Corn and carrot velouté with Parmigiano Reggiano crisps with seeds

  • Difficoltà

    Low

  • Stagionatura

    24 months

  • Serves 4
  • 300g carrots
  • 120g corn flour
  • 800ml vegetable stock
  • 200g Parmigiano Reggiano, grated
  • 1 tablespoon poppy seeds
  • 30g butter
  • 2 springs of rosemary
  • salt and pepper

Peel the carrots and blend them coarsely.

Melt the butter in a pan, add the carrots and a pinch of salt; sautée them for a few minutes over high heat.  Add the stock and bring to a boil. 

Gradually pour the corn flour stirring with a whisk.

Lower the heat to the minimum and cook for 35-40 minutes.

Prepare the Parmigiano Reggiano crisps (putting aside 30g) by forming small rounds of cheese on a tin covered with baking paper.

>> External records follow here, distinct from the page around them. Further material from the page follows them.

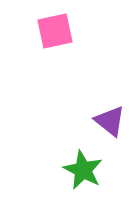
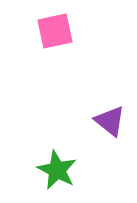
green star: moved 26 px left
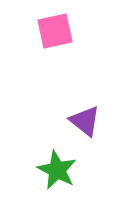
purple triangle: moved 25 px left
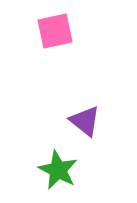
green star: moved 1 px right
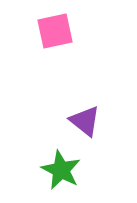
green star: moved 3 px right
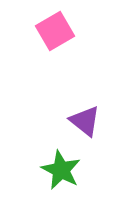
pink square: rotated 18 degrees counterclockwise
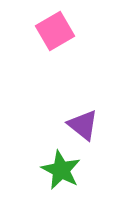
purple triangle: moved 2 px left, 4 px down
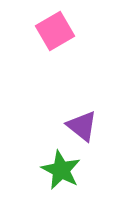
purple triangle: moved 1 px left, 1 px down
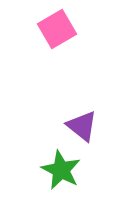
pink square: moved 2 px right, 2 px up
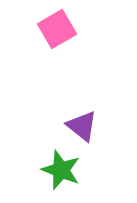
green star: rotated 6 degrees counterclockwise
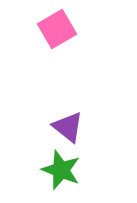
purple triangle: moved 14 px left, 1 px down
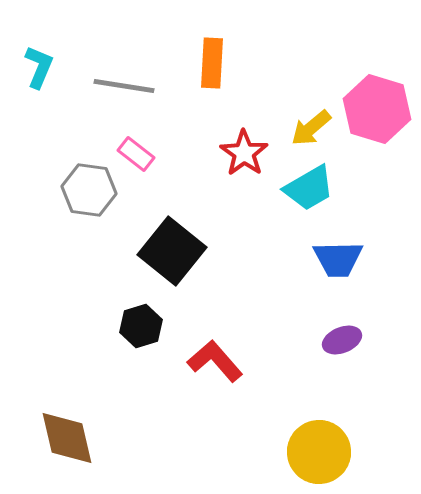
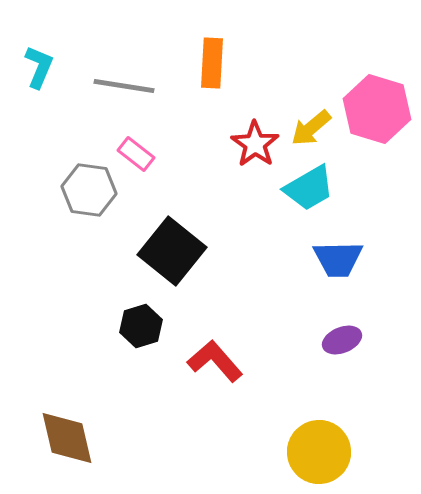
red star: moved 11 px right, 9 px up
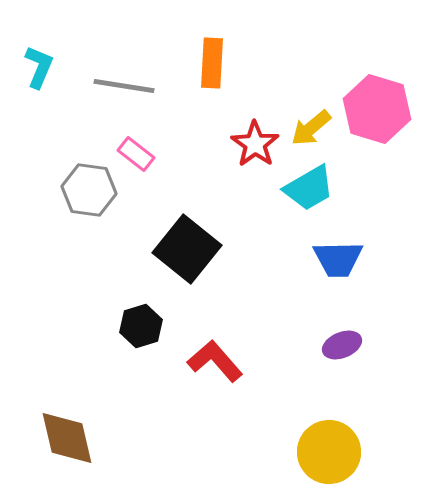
black square: moved 15 px right, 2 px up
purple ellipse: moved 5 px down
yellow circle: moved 10 px right
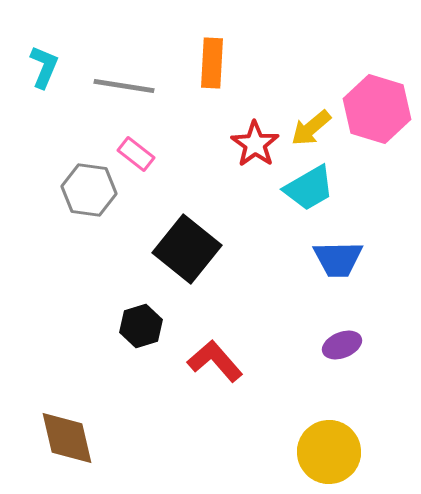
cyan L-shape: moved 5 px right
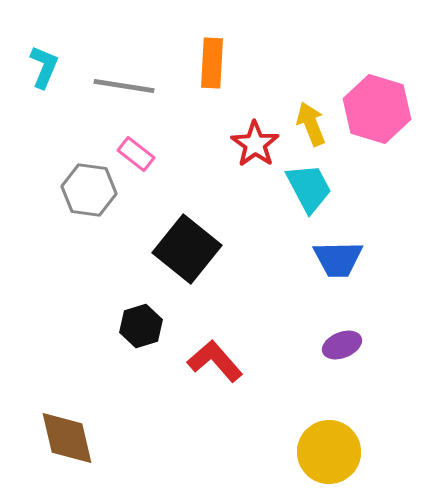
yellow arrow: moved 4 px up; rotated 108 degrees clockwise
cyan trapezoid: rotated 88 degrees counterclockwise
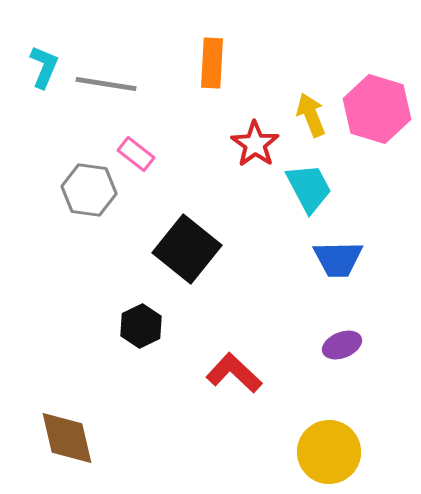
gray line: moved 18 px left, 2 px up
yellow arrow: moved 9 px up
black hexagon: rotated 9 degrees counterclockwise
red L-shape: moved 19 px right, 12 px down; rotated 6 degrees counterclockwise
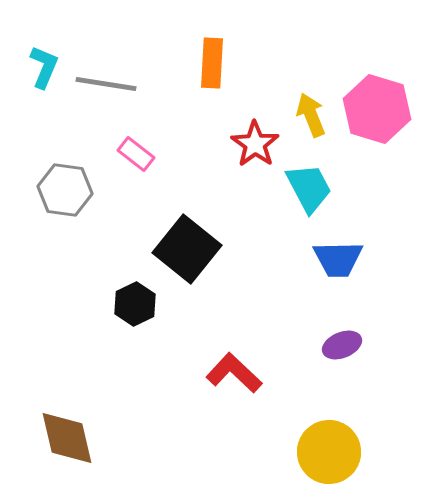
gray hexagon: moved 24 px left
black hexagon: moved 6 px left, 22 px up
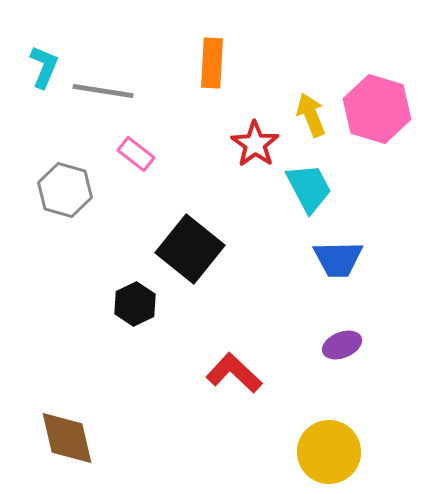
gray line: moved 3 px left, 7 px down
gray hexagon: rotated 8 degrees clockwise
black square: moved 3 px right
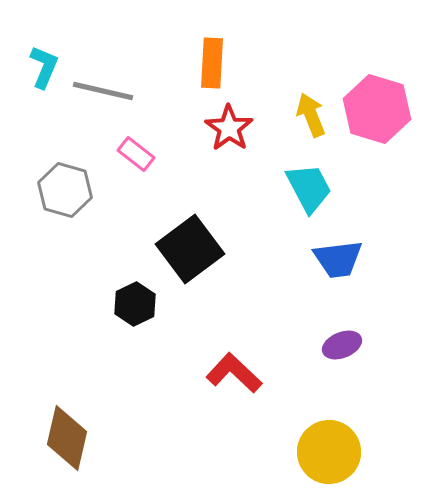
gray line: rotated 4 degrees clockwise
red star: moved 26 px left, 16 px up
black square: rotated 14 degrees clockwise
blue trapezoid: rotated 6 degrees counterclockwise
brown diamond: rotated 26 degrees clockwise
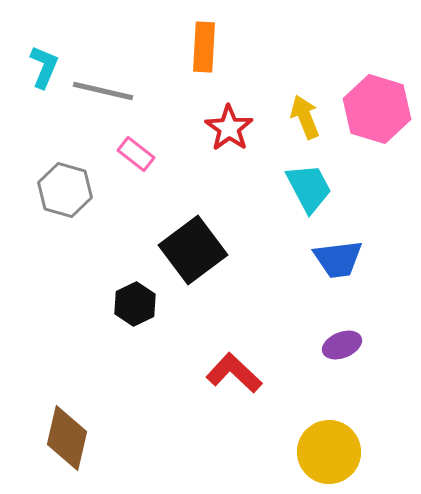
orange rectangle: moved 8 px left, 16 px up
yellow arrow: moved 6 px left, 2 px down
black square: moved 3 px right, 1 px down
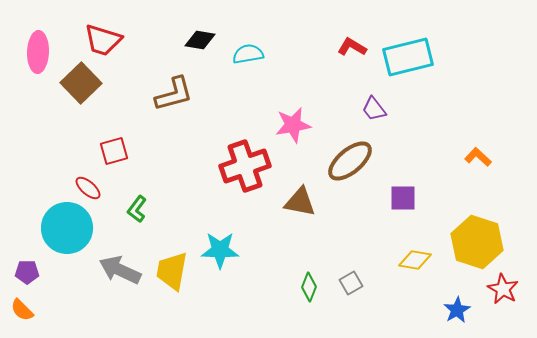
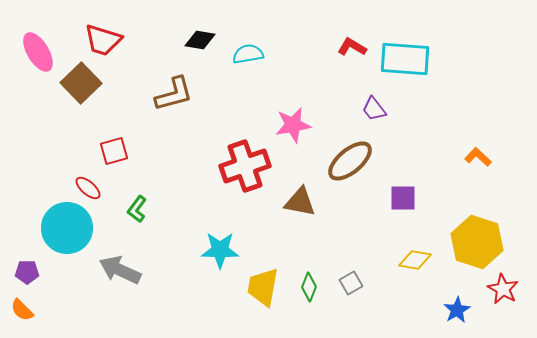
pink ellipse: rotated 33 degrees counterclockwise
cyan rectangle: moved 3 px left, 2 px down; rotated 18 degrees clockwise
yellow trapezoid: moved 91 px right, 16 px down
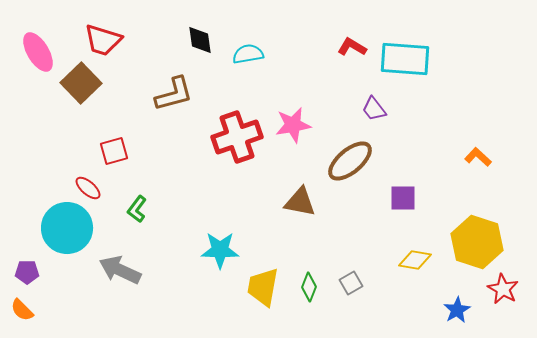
black diamond: rotated 72 degrees clockwise
red cross: moved 8 px left, 29 px up
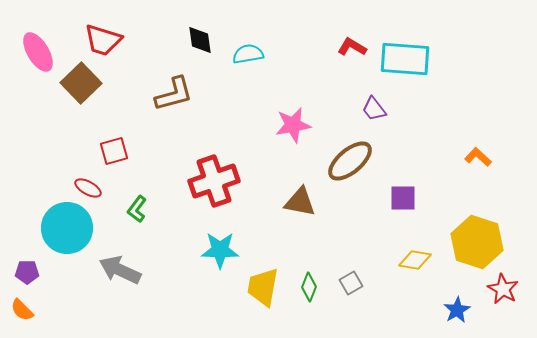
red cross: moved 23 px left, 44 px down
red ellipse: rotated 12 degrees counterclockwise
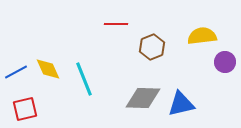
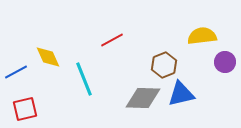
red line: moved 4 px left, 16 px down; rotated 30 degrees counterclockwise
brown hexagon: moved 12 px right, 18 px down
yellow diamond: moved 12 px up
blue triangle: moved 10 px up
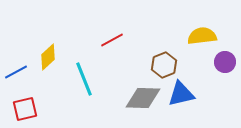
yellow diamond: rotated 72 degrees clockwise
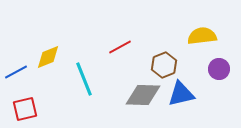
red line: moved 8 px right, 7 px down
yellow diamond: rotated 20 degrees clockwise
purple circle: moved 6 px left, 7 px down
gray diamond: moved 3 px up
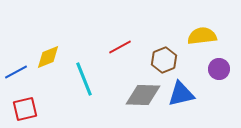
brown hexagon: moved 5 px up
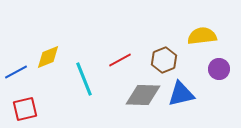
red line: moved 13 px down
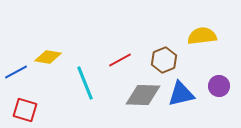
yellow diamond: rotated 32 degrees clockwise
purple circle: moved 17 px down
cyan line: moved 1 px right, 4 px down
red square: moved 1 px down; rotated 30 degrees clockwise
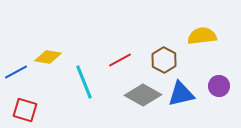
brown hexagon: rotated 10 degrees counterclockwise
cyan line: moved 1 px left, 1 px up
gray diamond: rotated 27 degrees clockwise
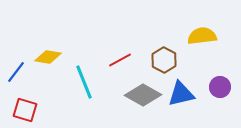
blue line: rotated 25 degrees counterclockwise
purple circle: moved 1 px right, 1 px down
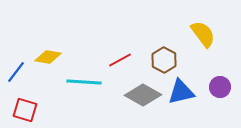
yellow semicircle: moved 1 px right, 2 px up; rotated 60 degrees clockwise
cyan line: rotated 64 degrees counterclockwise
blue triangle: moved 2 px up
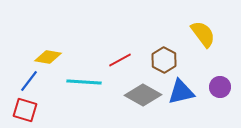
blue line: moved 13 px right, 9 px down
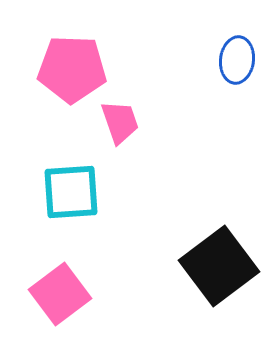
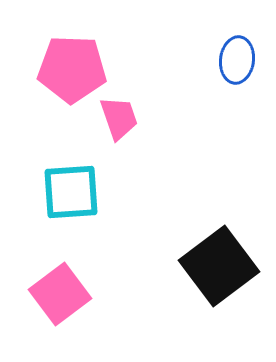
pink trapezoid: moved 1 px left, 4 px up
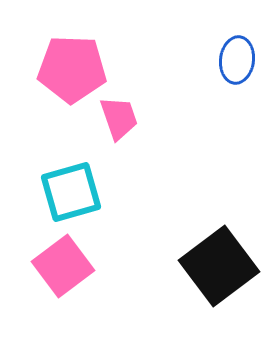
cyan square: rotated 12 degrees counterclockwise
pink square: moved 3 px right, 28 px up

Sprinkle with some poppy seeds and put in the oven at 200°C for 3-4 minutes; take out of the oven and allow to cool down.

Flavour the cream with the Parmigiano Reggiano put aside, a pinch of pepper and fresh thyme leaves.

Serve with the Parmigiano Reggiano crisps and slices of grilled corn and fresh sprouts to taste.